OTTAWA - A month after he was fired over patronage appointments, the former CEO of Enterprise Cape Breton Corp. was cited by the federal ethics commissioner for violating the Conflict of Interest Act by working as a paid consultant.

Mary Dawson, the conflict of interest and ethics commissioner, issued a 15-page report Thursday that says John Lynn contravened the act by doing paid work for a private company in 2010 and 2012 while he was the corporation's CEO. A section of the act prohibits public office holders from working as paid consultants.

Lynn was let go from the corporation following a finding by the federal integrity commissioner that he hired four people with ties to the federal Conservatives and Nova Scotia Progressive Conservative party without demonstrating the appointments were merit-based.

In a statement, Dawson says she began looking into the matter after receiving information about Lynn's work from Paul LeBlanc, president of the Atlantic Canada Opportunities Agency.

The documents, including letters, emails offering advice and copies of invoices, indicated Lynn worked as a consultant "on a number of occasions between August 2010 and November 2012," says the report by Dawson.

LeBlanc was not available for comment when an attempt to contact him was made through ACOA.

Lynn could not be reached at the only phone listing that matches his name in Cape Breton.

Dawson says the investigation, which was launched more than a year ago, took time because there were delays with Lynn's availability.

She says she tried on many occasions to set up meetings to interview Lynn, who put them off until he received documents from ACOA.

In her report, Dawson says Lynn maintained that he did not contravene the act because some of the conditions he agreed to in his dealings with his private consulting company were made before he took on his role at Enterprise Cape Breton.

In documenting transactions between Lynn and the company that had retained him, Dawson says she found he was paid $4,800 for several days of work in 2010 when he talked to shareholders of an unidentified firm she refers to as "Company X" regarding the possible sale of their business.

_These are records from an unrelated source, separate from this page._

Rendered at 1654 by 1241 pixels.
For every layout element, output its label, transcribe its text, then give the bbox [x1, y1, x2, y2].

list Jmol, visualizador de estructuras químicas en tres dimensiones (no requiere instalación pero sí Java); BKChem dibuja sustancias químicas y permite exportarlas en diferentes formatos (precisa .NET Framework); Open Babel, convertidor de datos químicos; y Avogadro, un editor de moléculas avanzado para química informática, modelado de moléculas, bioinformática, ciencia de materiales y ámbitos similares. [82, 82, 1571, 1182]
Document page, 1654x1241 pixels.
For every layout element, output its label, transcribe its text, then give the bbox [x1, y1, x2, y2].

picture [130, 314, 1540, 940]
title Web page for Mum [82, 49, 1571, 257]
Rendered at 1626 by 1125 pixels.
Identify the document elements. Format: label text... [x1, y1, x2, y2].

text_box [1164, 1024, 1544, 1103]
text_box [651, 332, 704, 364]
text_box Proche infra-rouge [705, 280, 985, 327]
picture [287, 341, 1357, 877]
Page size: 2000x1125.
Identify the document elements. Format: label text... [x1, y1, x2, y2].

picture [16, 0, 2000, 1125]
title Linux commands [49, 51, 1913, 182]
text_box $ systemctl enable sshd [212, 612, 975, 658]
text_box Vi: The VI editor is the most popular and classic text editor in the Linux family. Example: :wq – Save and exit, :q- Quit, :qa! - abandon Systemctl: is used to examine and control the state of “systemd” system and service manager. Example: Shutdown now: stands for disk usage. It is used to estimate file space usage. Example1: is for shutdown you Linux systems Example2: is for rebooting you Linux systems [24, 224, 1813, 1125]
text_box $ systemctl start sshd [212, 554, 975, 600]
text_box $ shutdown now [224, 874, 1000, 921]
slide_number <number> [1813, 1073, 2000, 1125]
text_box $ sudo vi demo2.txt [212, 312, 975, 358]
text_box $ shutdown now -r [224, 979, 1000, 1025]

She says he also did about four days of work for the company in 2012, for which he was paid for two invoices of $6,421 and $2,729.

"It is clear that Mr. Lynn was paid for the work he did for Company X," Dawson wrote. "I have concluded that Mr. Lynn ... served as a paid consultant to Company X while chief executive officer of ECBC and that this was not required in the exercise of his official functions, powers and duties."